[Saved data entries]
§ §
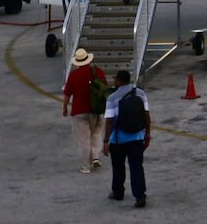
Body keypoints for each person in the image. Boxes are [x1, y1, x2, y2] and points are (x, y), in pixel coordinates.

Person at [102, 70, 150, 207]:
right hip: (137, 138)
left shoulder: (112, 98)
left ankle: (118, 192)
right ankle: (140, 196)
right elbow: (146, 115)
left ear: (118, 80)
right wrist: (147, 134)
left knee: (118, 166)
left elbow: (109, 121)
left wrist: (106, 141)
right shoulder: (140, 94)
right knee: (137, 167)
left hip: (118, 140)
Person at [60, 48, 107, 173]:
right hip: (96, 110)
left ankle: (86, 167)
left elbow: (67, 94)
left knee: (83, 140)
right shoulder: (98, 72)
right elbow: (105, 89)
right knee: (96, 134)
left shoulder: (74, 76)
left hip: (79, 112)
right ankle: (96, 156)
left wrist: (64, 108)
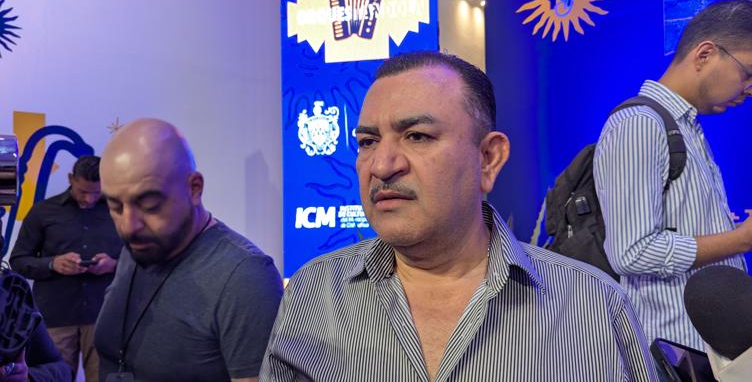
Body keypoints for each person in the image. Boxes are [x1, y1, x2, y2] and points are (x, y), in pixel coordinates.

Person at [260, 51, 658, 381]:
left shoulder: (592, 306)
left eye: (417, 136)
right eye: (368, 142)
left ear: (488, 158)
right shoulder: (314, 294)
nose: (382, 165)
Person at [594, 0, 752, 351]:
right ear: (705, 54)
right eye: (747, 73)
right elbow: (632, 251)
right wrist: (740, 239)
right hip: (676, 354)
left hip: (709, 349)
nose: (749, 89)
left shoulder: (685, 127)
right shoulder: (639, 124)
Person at [94, 118, 283, 382]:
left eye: (149, 204)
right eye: (115, 206)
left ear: (194, 188)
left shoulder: (245, 277)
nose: (128, 225)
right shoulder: (138, 247)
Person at [10, 155, 121, 381]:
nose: (89, 199)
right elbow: (18, 260)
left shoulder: (119, 212)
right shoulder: (43, 211)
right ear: (71, 179)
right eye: (83, 191)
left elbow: (141, 260)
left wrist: (114, 265)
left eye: (96, 192)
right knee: (53, 377)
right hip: (55, 317)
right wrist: (53, 264)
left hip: (103, 316)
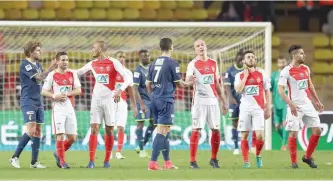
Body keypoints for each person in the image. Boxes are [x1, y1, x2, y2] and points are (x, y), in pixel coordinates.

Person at [76, 41, 131, 168]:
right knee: (94, 128)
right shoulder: (92, 63)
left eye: (93, 48)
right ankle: (91, 161)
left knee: (110, 129)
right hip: (96, 100)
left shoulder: (113, 62)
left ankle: (106, 161)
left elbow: (127, 78)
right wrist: (61, 70)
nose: (91, 50)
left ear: (100, 49)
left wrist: (120, 89)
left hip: (110, 100)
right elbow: (78, 72)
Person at [146, 38, 194, 170]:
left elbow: (147, 84)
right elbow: (180, 83)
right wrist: (189, 82)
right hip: (166, 99)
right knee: (162, 131)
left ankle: (167, 162)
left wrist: (154, 96)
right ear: (171, 47)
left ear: (160, 48)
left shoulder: (154, 63)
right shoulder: (172, 63)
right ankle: (152, 162)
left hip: (155, 99)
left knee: (165, 131)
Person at [10, 40, 57, 169]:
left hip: (38, 101)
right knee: (31, 130)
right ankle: (14, 157)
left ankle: (34, 162)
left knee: (38, 131)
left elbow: (43, 80)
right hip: (28, 101)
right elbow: (39, 78)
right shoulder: (25, 65)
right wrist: (51, 68)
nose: (40, 52)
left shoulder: (38, 64)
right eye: (37, 50)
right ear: (30, 52)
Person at [278, 45, 324, 169]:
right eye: (301, 54)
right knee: (293, 133)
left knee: (317, 130)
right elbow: (280, 90)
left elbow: (310, 85)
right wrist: (290, 103)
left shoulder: (305, 68)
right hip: (295, 106)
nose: (304, 55)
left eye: (304, 53)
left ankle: (307, 157)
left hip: (307, 104)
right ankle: (294, 163)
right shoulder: (286, 71)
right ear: (294, 56)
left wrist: (317, 101)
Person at [186, 39, 228, 169]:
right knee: (197, 129)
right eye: (197, 46)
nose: (200, 47)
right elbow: (187, 78)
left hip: (213, 101)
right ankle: (193, 161)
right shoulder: (192, 64)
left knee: (216, 130)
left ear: (206, 46)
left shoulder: (213, 63)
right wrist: (189, 79)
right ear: (195, 50)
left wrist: (223, 101)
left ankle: (214, 159)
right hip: (199, 101)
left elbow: (217, 83)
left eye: (202, 45)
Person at [41, 51, 81, 169]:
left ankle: (58, 153)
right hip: (58, 109)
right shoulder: (52, 75)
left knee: (72, 138)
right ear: (57, 61)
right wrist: (54, 96)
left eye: (67, 60)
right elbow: (43, 91)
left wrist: (67, 93)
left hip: (69, 108)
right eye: (63, 60)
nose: (65, 62)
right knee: (60, 135)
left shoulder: (72, 74)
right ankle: (62, 162)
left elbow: (79, 90)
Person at [234, 50, 271, 168]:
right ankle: (246, 161)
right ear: (244, 61)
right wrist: (245, 76)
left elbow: (267, 91)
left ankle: (258, 155)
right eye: (248, 57)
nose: (251, 59)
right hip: (245, 109)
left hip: (258, 109)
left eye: (252, 57)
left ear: (255, 60)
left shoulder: (262, 74)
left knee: (260, 136)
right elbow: (238, 90)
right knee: (244, 135)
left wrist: (268, 108)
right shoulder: (239, 75)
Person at [113, 51, 138, 159]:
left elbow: (131, 90)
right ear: (116, 58)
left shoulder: (128, 73)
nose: (122, 58)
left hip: (122, 102)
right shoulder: (111, 71)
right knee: (109, 128)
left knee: (121, 127)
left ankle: (118, 151)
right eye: (120, 57)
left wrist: (134, 105)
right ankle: (108, 152)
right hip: (110, 102)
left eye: (124, 57)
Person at [133, 50, 155, 158]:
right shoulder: (138, 70)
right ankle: (141, 151)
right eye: (144, 56)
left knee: (154, 123)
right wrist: (141, 104)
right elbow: (134, 88)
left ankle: (142, 145)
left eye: (148, 55)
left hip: (152, 101)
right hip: (143, 101)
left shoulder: (152, 69)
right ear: (140, 57)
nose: (147, 57)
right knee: (140, 124)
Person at [224, 51, 244, 155]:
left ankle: (247, 146)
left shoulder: (247, 70)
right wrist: (230, 98)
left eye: (242, 58)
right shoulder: (230, 70)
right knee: (235, 123)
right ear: (236, 58)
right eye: (239, 57)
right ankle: (236, 146)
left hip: (245, 101)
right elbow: (227, 85)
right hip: (234, 101)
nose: (240, 59)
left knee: (246, 123)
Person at [271, 56, 288, 151]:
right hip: (276, 103)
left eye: (283, 62)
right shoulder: (274, 75)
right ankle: (284, 140)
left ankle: (284, 144)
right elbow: (269, 89)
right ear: (277, 64)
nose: (282, 64)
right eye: (280, 62)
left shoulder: (289, 74)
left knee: (285, 123)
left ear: (286, 63)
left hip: (286, 103)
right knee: (277, 126)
§ §
YOUR ASSIGNMENT » Repeat only what lies between the start of the data and the end of the line containing "right wrist: (189, 82)", exactly, with pictures left out.

SOLUTION »
Body keypoints for each person in the image. Boxes are [x1, y1, x2, y2] and points are (x, y), in pixel coordinates.

Person at [102, 70, 150, 207]:
right hip: (137, 138)
left shoulder: (112, 98)
left ankle: (118, 192)
right ankle: (140, 196)
right elbow: (146, 115)
left ear: (118, 80)
right wrist: (147, 134)
left knee: (118, 166)
left elbow: (109, 121)
left wrist: (106, 141)
right shoulder: (140, 94)
right knee: (137, 167)
left hip: (118, 140)
Person at [60, 48, 107, 173]:
right hip: (96, 110)
left ankle: (86, 167)
left elbow: (67, 94)
left knee: (83, 140)
right shoulder: (98, 72)
right elbow: (105, 89)
right knee: (96, 134)
left shoulder: (74, 76)
left hip: (79, 112)
right ankle: (96, 156)
left wrist: (64, 108)
Body keypoints for each person in the image. Boxes are [x1, y1, x2, y2] and points are (x, y), in pixel coordinates.

Person at [260, 51, 658, 381]:
left shoulder: (592, 306)
left eye: (417, 136)
right eye: (368, 142)
left ear: (488, 158)
right shoulder: (314, 294)
nose: (382, 165)
Person at [594, 0, 752, 351]:
right ear: (705, 54)
right eye: (747, 73)
right elbow: (632, 251)
right wrist: (740, 239)
right hip: (676, 354)
left hip: (709, 349)
nose: (749, 89)
left shoulder: (685, 127)
right shoulder: (639, 124)
Person at [94, 118, 283, 382]:
left eye: (149, 204)
right eye: (115, 206)
left ear: (194, 188)
left shoulder: (245, 277)
nose: (128, 225)
right shoulder: (138, 247)
Person at [10, 155, 121, 381]:
nose: (89, 199)
right elbow: (18, 260)
left shoulder: (119, 212)
right shoulder: (43, 211)
right ear: (71, 179)
right eye: (83, 191)
left elbow: (141, 260)
left wrist: (114, 265)
left eye: (96, 192)
right knee: (53, 377)
right hip: (55, 317)
right wrist: (53, 264)
left hip: (103, 316)
Body keypoints for each person in the image. Boxes are [x1, y1, x2, y2] and points are (x, y), in pixel coordinates.

Person at [76, 41, 131, 168]:
right knee: (94, 128)
right shoulder: (92, 63)
left eye: (93, 48)
right ankle: (91, 161)
left knee: (110, 129)
right hip: (96, 100)
left shoulder: (113, 62)
left ankle: (106, 161)
left elbow: (127, 78)
right wrist: (61, 70)
nose: (91, 50)
left ear: (100, 49)
left wrist: (120, 89)
left hip: (110, 100)
right elbow: (78, 72)
Person at [146, 38, 194, 170]:
left elbow: (147, 84)
right elbow: (180, 83)
right wrist: (189, 82)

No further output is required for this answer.